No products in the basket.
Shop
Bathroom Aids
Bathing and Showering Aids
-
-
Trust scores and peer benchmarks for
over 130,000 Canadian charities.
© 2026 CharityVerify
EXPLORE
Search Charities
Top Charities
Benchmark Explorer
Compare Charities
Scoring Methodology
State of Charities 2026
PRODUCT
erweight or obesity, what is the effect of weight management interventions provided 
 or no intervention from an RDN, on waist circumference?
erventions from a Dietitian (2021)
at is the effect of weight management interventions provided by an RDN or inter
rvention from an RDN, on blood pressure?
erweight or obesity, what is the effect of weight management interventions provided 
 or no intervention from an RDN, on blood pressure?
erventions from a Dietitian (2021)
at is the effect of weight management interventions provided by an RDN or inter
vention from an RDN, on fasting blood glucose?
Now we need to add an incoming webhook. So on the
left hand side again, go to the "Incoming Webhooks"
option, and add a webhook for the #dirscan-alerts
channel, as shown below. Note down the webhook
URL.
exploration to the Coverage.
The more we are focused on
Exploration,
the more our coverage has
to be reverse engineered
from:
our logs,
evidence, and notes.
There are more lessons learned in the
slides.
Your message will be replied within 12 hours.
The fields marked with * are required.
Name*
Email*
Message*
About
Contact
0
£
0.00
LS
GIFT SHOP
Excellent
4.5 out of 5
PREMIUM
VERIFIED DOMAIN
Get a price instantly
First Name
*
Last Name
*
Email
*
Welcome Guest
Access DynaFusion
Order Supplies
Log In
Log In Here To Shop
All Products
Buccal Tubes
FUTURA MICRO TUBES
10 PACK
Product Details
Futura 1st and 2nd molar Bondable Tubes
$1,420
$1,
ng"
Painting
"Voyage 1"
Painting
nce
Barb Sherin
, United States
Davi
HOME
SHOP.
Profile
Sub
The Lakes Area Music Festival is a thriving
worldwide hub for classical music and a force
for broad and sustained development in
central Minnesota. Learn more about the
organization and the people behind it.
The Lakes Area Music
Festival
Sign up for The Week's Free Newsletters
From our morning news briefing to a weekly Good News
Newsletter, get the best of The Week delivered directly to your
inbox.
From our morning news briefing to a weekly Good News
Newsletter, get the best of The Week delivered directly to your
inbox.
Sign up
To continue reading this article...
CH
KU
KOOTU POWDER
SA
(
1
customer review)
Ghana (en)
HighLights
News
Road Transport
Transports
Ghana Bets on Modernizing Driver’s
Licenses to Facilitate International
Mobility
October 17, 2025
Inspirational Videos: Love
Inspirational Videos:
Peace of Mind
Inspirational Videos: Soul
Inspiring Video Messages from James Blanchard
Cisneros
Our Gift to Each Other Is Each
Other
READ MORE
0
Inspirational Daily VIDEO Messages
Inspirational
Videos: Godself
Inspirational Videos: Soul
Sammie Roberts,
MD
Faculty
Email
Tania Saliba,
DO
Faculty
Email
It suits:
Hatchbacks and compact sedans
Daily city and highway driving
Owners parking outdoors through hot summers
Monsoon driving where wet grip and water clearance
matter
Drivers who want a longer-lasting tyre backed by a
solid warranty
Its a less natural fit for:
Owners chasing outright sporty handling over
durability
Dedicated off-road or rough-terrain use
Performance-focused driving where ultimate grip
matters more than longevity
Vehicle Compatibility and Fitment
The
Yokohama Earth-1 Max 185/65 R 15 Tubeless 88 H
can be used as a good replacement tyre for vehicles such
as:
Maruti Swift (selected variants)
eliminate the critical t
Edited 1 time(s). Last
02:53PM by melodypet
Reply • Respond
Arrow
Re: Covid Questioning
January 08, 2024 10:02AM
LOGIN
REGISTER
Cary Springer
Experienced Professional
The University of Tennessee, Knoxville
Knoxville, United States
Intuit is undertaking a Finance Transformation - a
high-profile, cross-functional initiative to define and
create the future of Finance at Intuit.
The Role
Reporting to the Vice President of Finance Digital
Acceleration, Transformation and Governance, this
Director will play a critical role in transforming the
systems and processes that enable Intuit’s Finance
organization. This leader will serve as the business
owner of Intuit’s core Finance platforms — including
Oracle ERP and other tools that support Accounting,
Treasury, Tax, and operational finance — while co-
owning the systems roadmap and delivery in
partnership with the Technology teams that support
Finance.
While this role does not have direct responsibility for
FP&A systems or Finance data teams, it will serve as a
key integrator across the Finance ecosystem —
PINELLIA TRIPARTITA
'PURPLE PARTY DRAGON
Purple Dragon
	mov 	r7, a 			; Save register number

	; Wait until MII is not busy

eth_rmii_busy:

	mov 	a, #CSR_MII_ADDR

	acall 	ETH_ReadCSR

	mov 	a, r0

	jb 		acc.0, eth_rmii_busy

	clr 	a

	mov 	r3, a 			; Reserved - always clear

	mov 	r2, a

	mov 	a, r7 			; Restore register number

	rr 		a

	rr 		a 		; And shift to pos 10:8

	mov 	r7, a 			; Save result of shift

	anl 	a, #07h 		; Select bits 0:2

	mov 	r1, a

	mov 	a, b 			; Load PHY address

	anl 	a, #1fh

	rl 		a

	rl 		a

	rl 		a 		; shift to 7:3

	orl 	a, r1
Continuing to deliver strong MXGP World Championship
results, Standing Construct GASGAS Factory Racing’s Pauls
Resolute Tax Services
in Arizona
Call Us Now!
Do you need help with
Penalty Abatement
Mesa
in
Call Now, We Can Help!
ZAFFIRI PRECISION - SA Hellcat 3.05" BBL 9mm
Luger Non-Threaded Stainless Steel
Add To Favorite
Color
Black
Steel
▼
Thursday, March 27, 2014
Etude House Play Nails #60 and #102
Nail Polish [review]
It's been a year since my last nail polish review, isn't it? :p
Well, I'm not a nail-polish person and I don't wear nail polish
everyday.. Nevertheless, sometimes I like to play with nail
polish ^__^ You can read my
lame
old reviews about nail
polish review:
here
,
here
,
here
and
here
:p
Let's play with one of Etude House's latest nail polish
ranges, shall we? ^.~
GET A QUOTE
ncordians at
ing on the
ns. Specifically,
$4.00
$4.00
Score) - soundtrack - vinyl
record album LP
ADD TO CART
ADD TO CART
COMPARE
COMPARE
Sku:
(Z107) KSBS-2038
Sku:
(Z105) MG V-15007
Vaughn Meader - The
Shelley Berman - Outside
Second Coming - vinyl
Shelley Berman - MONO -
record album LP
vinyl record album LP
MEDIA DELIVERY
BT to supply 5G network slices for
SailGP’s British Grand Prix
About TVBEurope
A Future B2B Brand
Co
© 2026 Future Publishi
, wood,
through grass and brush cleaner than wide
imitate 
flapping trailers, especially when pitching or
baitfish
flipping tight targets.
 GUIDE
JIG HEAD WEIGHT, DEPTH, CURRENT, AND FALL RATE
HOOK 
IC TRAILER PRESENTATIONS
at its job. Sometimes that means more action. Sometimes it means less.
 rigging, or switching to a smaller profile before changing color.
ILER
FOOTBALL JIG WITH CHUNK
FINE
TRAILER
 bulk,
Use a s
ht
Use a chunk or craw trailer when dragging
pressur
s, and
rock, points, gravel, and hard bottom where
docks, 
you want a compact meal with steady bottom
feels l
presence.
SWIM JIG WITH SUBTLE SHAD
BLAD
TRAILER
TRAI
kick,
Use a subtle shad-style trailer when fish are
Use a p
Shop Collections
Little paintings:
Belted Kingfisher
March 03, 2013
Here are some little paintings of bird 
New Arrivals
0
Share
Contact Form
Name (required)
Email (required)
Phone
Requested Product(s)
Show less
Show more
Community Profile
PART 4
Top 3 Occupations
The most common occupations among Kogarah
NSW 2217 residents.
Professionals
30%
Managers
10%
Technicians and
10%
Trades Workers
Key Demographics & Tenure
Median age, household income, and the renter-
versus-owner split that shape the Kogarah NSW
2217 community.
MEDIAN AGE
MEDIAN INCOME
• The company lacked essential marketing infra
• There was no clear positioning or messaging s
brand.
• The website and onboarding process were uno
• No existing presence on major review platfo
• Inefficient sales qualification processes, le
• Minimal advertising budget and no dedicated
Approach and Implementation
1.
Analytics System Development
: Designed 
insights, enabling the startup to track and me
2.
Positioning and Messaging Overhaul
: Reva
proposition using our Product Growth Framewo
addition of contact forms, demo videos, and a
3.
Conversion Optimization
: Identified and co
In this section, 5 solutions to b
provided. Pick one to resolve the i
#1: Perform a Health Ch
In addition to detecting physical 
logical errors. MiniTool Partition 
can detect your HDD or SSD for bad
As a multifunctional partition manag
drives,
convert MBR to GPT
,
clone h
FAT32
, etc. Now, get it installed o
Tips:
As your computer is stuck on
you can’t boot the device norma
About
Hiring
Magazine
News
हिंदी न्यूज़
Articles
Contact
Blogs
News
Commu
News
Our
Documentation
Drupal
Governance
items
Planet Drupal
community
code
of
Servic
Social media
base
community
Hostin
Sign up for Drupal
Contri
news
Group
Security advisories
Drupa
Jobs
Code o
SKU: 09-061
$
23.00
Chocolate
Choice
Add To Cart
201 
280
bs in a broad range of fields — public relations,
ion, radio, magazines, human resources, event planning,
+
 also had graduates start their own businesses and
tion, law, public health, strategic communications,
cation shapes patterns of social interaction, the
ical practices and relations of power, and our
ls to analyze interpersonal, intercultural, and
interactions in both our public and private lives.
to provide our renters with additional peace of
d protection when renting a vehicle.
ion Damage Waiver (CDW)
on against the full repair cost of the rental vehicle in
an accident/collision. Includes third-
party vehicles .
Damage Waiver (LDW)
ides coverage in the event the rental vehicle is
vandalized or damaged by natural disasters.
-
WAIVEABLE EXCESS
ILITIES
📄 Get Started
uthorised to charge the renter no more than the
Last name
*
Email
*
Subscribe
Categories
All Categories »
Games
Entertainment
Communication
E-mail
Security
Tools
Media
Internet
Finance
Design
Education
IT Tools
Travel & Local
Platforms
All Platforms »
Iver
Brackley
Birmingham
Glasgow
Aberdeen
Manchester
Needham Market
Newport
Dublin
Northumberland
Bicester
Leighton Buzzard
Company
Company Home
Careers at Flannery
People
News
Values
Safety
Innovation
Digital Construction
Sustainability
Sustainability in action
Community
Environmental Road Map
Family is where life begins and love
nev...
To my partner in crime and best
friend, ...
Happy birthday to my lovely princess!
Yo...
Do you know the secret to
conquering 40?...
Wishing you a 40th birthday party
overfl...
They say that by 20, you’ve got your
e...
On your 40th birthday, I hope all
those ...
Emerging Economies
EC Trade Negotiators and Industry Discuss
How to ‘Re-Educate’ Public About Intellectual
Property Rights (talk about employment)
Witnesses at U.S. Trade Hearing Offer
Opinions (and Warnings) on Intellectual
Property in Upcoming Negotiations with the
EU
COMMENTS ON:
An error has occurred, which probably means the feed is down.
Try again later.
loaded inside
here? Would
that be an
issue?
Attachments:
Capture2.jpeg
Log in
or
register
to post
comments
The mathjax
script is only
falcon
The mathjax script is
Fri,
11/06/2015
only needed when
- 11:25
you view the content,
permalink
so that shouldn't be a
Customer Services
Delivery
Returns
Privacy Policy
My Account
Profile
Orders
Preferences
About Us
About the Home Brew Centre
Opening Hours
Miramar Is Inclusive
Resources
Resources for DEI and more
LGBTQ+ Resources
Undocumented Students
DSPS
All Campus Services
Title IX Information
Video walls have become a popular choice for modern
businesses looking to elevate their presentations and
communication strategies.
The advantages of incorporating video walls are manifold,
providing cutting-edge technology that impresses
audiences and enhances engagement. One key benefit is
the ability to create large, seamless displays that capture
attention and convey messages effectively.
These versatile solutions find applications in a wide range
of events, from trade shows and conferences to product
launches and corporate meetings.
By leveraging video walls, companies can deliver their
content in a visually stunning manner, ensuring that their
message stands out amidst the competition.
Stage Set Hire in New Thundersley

WORK INSTRUCTION
Please find every line above that contains the word "Drupal" and copy each of those lines. Case counts.

SOLUTION TO THIS TASK
Drupal
Planet Drupal
Sign up for Drupal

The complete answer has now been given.